Train Long, Think Short: Curriculum Learning for Efficient Reasoning
Recent work on enhancing the reasoning abilities of large language models (LLMs) has introduced explicit length control as a means of constraining computational cost while preserving accuracy. However, existing approaches rely on fixed-length training budgets, which do not take advantage of the natural progression from exploration to compression during learning. In this work, we propose a curriculum learning strategy for length-controlled reasoning using Group Relative Policy Optimization (GRPO). Our method starts with generous token budgets and gradually tightens them over training, encouraging models to first discover effective solution strategies and then distill them into more concise reasoning traces. We augment GRPO with a reward function that balances three signals: task correctness (via verifier feedback), length efficiency, and formatting adherence (via structural tags). Experiments on GSM8K, MATH500, SVAMP, College Math, and GSM+ demonstrate that curriculum-based training consistently outperforms fixed-budget baselines at the same final budget, achieving higher accuracy and significantly improved token efficiency.

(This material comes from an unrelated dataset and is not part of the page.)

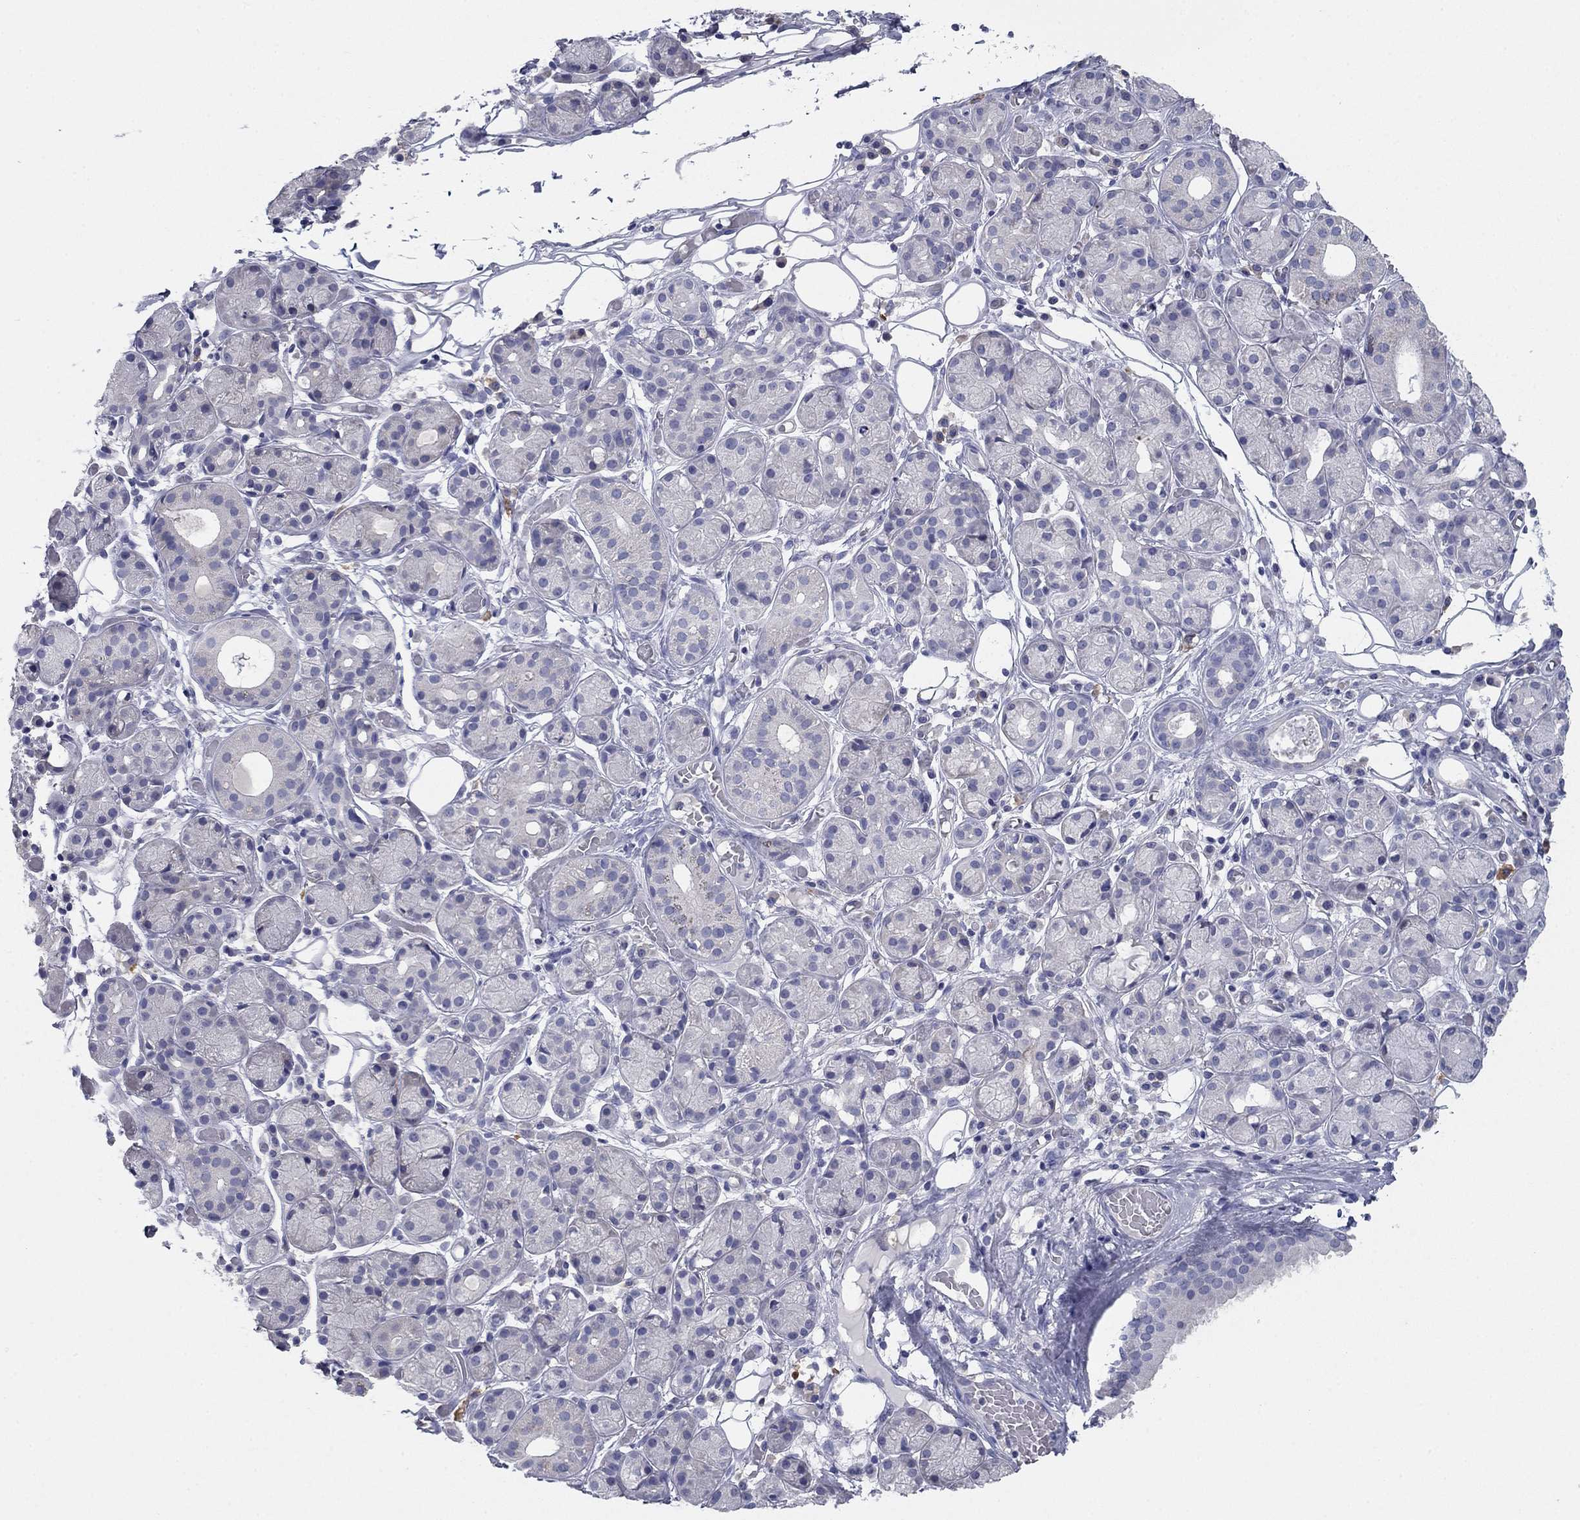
{"staining": {"intensity": "negative", "quantity": "none", "location": "none"}, "tissue": "salivary gland", "cell_type": "Glandular cells", "image_type": "normal", "snomed": [{"axis": "morphology", "description": "Normal tissue, NOS"}, {"axis": "topography", "description": "Salivary gland"}, {"axis": "topography", "description": "Peripheral nerve tissue"}], "caption": "An immunohistochemistry histopathology image of benign salivary gland is shown. There is no staining in glandular cells of salivary gland. The staining is performed using DAB brown chromogen with nuclei counter-stained in using hematoxylin.", "gene": "GRK7", "patient": {"sex": "male", "age": 71}}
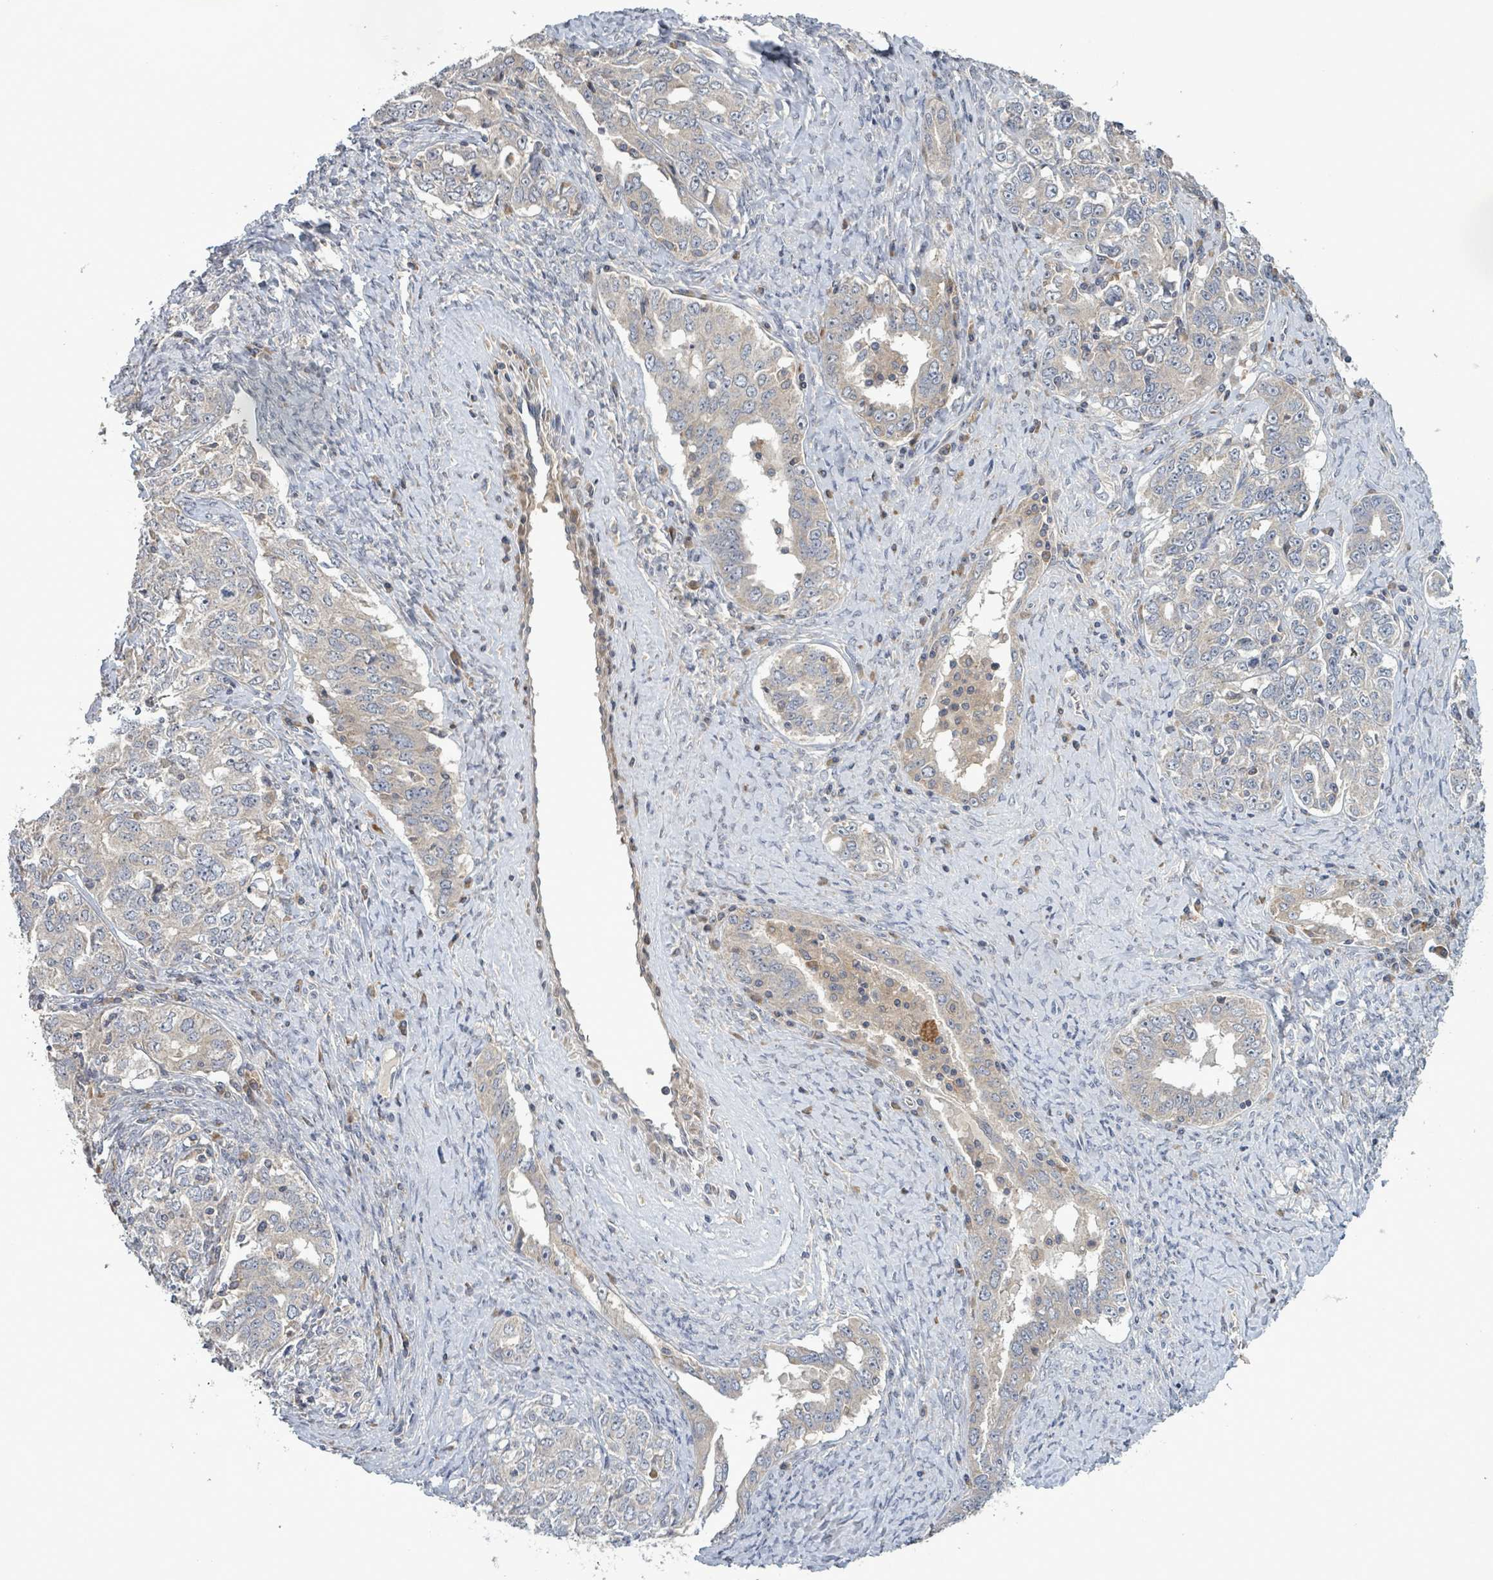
{"staining": {"intensity": "negative", "quantity": "none", "location": "none"}, "tissue": "ovarian cancer", "cell_type": "Tumor cells", "image_type": "cancer", "snomed": [{"axis": "morphology", "description": "Carcinoma, endometroid"}, {"axis": "topography", "description": "Ovary"}], "caption": "Ovarian cancer (endometroid carcinoma) was stained to show a protein in brown. There is no significant staining in tumor cells.", "gene": "SERPINE3", "patient": {"sex": "female", "age": 62}}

To date, two main paradigms have emerged to improve reasoning in LLMs. The first relies on supervised fine-tuning (SFT) on datasets containing chain-of-thought (CoT) annotations, where human experts provide intermediate reasoning steps. Although SFT is straightforward to implement, it depends on costly data collection and may struggle to generalize beyond seen distributions. The second paradigm uses reinforcement learning (RL) to directly optimize the behavior of the model through feedback on the completed reasoning traces. RL-based methods avoid explicit reasoning annotations, can leverage sparse rewards, and have achieved state-of-the-art performance in recent systems.
Within the RL category, Group Relative Policy Optimization (GRPO) has shown particular promise. GRPO fine-tunes LLMs without a separate value function by sampling a group of candidate responses per prompt and normalizing rewards across that group. This group-relative normalization stabilizes learning from sparse correctness signals and encourages the model to prefer responses that are strong relative to its own cohort.